Task requirements.
Find every line below with the word "needs" in it, and copy each one.

[Transcribed page contents]
···

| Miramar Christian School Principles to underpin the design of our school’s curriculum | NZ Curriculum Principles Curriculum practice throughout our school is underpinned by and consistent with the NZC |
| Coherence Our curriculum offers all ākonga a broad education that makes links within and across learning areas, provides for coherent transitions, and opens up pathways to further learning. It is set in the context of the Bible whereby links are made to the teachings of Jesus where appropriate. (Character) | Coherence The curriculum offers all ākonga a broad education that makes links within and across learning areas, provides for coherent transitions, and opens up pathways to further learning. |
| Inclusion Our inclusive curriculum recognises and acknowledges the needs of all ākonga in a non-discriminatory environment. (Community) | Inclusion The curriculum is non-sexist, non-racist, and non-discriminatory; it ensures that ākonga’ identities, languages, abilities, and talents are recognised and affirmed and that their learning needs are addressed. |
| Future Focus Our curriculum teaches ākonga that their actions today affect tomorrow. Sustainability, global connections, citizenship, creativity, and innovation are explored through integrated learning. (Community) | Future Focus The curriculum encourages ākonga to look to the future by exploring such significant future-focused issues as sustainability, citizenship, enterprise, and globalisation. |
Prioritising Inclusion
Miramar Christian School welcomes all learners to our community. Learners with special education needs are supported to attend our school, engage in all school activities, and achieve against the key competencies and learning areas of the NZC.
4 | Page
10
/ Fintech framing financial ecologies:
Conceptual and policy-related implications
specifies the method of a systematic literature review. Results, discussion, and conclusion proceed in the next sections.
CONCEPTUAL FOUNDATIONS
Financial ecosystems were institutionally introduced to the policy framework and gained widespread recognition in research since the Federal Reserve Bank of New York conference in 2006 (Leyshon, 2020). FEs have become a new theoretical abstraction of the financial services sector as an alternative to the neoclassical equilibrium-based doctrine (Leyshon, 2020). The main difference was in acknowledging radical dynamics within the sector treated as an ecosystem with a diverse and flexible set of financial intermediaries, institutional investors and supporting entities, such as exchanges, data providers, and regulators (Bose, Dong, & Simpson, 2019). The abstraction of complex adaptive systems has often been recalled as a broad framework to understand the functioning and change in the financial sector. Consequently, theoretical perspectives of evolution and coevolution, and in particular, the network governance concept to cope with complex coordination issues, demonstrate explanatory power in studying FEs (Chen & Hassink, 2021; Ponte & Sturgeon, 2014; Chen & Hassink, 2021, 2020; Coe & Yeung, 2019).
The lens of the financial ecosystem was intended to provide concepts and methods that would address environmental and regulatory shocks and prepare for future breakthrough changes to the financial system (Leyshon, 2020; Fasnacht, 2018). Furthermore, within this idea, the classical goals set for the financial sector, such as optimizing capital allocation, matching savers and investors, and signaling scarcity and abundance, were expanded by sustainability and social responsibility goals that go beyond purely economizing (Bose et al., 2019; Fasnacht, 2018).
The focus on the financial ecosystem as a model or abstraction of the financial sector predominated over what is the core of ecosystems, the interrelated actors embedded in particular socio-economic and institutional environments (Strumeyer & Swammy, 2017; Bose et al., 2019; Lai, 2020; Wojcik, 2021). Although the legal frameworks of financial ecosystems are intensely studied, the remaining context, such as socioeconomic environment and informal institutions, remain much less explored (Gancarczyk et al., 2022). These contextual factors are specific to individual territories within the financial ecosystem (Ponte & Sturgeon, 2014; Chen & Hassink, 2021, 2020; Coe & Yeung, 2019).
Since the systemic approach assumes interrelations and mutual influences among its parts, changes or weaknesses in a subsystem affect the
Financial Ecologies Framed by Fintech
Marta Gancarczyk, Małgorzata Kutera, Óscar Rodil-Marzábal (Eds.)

···

The answer.
| Inclusion Our inclusive curriculum recognises and acknowledges the needs of all ākonga in a non-discriminatory environment. (Community) | Inclusion The curriculum is non-sexist, non-racist, and non-discriminatory; it ensures that ākonga’ identities, languages, abilities, and talents are recognised and affirmed and that their learning needs are addressed. |
Miramar Christian School welcomes all learners to our community. Learners with special education needs are supported to attend our school, engage in all school activities, and achieve against the key competencies and learning areas of the NZC.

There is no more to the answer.